Today Davidson runs the correlation between auto sales and employment. I think the questions he proposes on the chart is very valid, we may in fact be due for an acceleration in the household survey given the surge in auto sales and the fact it seems there is no pullback in sight for them for at least the next quarter. When $F and $GMare seeing the large YOY sales increases they are AND increasing production for Q1, that not only means more hiring and hours from them but throughout the whole auto supply chain.
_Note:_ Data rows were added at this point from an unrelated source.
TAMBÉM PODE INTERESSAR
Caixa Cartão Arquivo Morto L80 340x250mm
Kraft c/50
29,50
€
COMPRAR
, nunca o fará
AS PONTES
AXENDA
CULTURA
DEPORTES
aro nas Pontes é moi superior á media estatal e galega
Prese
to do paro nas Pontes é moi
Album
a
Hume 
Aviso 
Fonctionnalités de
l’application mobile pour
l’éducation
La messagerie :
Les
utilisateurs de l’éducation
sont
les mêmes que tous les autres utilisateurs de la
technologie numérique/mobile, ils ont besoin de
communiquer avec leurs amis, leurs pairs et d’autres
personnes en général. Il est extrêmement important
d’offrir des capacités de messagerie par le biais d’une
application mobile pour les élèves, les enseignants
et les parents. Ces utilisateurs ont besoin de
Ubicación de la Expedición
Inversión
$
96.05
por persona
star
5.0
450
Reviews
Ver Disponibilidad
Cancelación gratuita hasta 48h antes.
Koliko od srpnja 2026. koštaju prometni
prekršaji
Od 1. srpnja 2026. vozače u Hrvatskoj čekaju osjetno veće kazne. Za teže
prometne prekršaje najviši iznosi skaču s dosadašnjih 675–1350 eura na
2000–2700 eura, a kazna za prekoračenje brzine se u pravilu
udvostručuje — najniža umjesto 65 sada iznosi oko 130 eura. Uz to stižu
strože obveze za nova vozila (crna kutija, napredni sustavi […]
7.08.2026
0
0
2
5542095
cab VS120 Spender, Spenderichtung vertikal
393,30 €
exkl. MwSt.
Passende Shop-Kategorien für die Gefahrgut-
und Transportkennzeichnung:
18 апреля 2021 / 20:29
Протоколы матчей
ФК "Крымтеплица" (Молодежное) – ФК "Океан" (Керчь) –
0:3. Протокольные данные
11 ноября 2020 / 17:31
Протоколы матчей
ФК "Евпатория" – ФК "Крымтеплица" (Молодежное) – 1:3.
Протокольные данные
The yesterday’s report of Auto&Lt Truck Sales rising to 13.6mil Seasonally Adjusted Annual Rate (SAAR) and this morning’s Household Survey Employment report rising by 278,000 to 140,580,000 employed is nothing but good news. Importantly, employment growth appears to be accelerating, but because no single or even a couple of months of data make a trend, we need to wait another 4mos or so to confirm this. The trends in the chart below are unmistakable. Yes they are up and they have not really wavered since 2yrs+ ago. The fears of recession should melt away as time passes and greater enthusiasm for the equity markets should develop.
I remain optimistic. You should remain optimistic. Equities remain an undervalued asset class in my opinion.